Anjali will join the children's group from next lesson. We have spoke to her and she is agreeable.
I think that education is at a crossroads between the teacher is always right phenomenon and the teacher is only possibly right and there are other ways to do the same thing phenomenon. Now the problem is that kids during their life will meet different kinds of people - the perfectionst criticising teacher and the encouraging facilitator. infact there is a possibility, even with the education revolution that is taking place, that they meet a teacher of the first kind than the facilitator.
It may have something to do with learning at IEP or the fact that I am married to a man who doesnt let me criticize Anjali's performance, that when a child refuses to learn, I ask myself what i am doing wrong that makes the child refuse to learn rather than mull over the fact that she is not learning.

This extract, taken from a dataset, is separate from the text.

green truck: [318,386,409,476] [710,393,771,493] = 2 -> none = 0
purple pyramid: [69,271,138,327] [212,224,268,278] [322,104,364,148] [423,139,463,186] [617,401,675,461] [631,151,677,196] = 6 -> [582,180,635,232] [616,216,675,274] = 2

Ofcourse, the math and the piano is important and we stress the role of effort and practice, but when the child makes a happy effort, we donot criticise the technique.
As husband says, when a baby learns to walk, we never tell the baby "You are walking with your legs bent inwards". No siree, we throw a party and grab the video camera and shoot reels of data which clog up the computer diskspace.

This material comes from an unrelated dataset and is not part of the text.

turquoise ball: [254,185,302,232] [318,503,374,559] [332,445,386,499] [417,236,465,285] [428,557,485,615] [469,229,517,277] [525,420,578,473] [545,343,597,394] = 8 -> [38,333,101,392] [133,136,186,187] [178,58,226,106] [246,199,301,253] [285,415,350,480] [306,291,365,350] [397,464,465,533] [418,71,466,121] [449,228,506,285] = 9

Short of homeschooling and unschooling, which I dont have the guts to do, one of the things we have to impart to children is how to deal with a teacher who focuses on technique so much that she has the potential to break your love for a subject. Husband's idea is to tell the child to ignore the teacher - which is a commonsensical and possibly wise answer, but which doesnot sound much practical to me. If this was a math teacher and you dont follow the technique, she might flunk all your tests.
Dont get me wrong, technique is important and curving fingers is important in playing piano and learning to bend and keep knees straight is important for roller blading. Anjali did a beautiful rendition of Ayar padi maligayil at the center for which she made up many of the steps. It was a beautiful dance, but I would hardly call it bharatanatyam. Now if I had sat down and told her to keep her half sitting posture, then the dance would have been more professional, but may not have had the feeling that it projected. All the scientific study says that true creativity comes when you stop constraining yourselves with the bounds derived from the mistakes that you might possibly make.
Read Imagine by Jonah Lehrer.
Afterall, Ramanujam flunked his Math tests because he didnt give the correct steps for a solution that he was asked to do, although he derived some beautiful formulae and relationships that were totally non trivial which he couldnt prove. Apparently he said that Saraswati whispered these relations to him when he was sleeping.
I quit both dance and red cross shortly after the experience with these teachers - both of which i had joined with much interest and gusto.
it is hard to switch from being a teacher to being a facilitator. One has to let go of his grownupness and begin to play.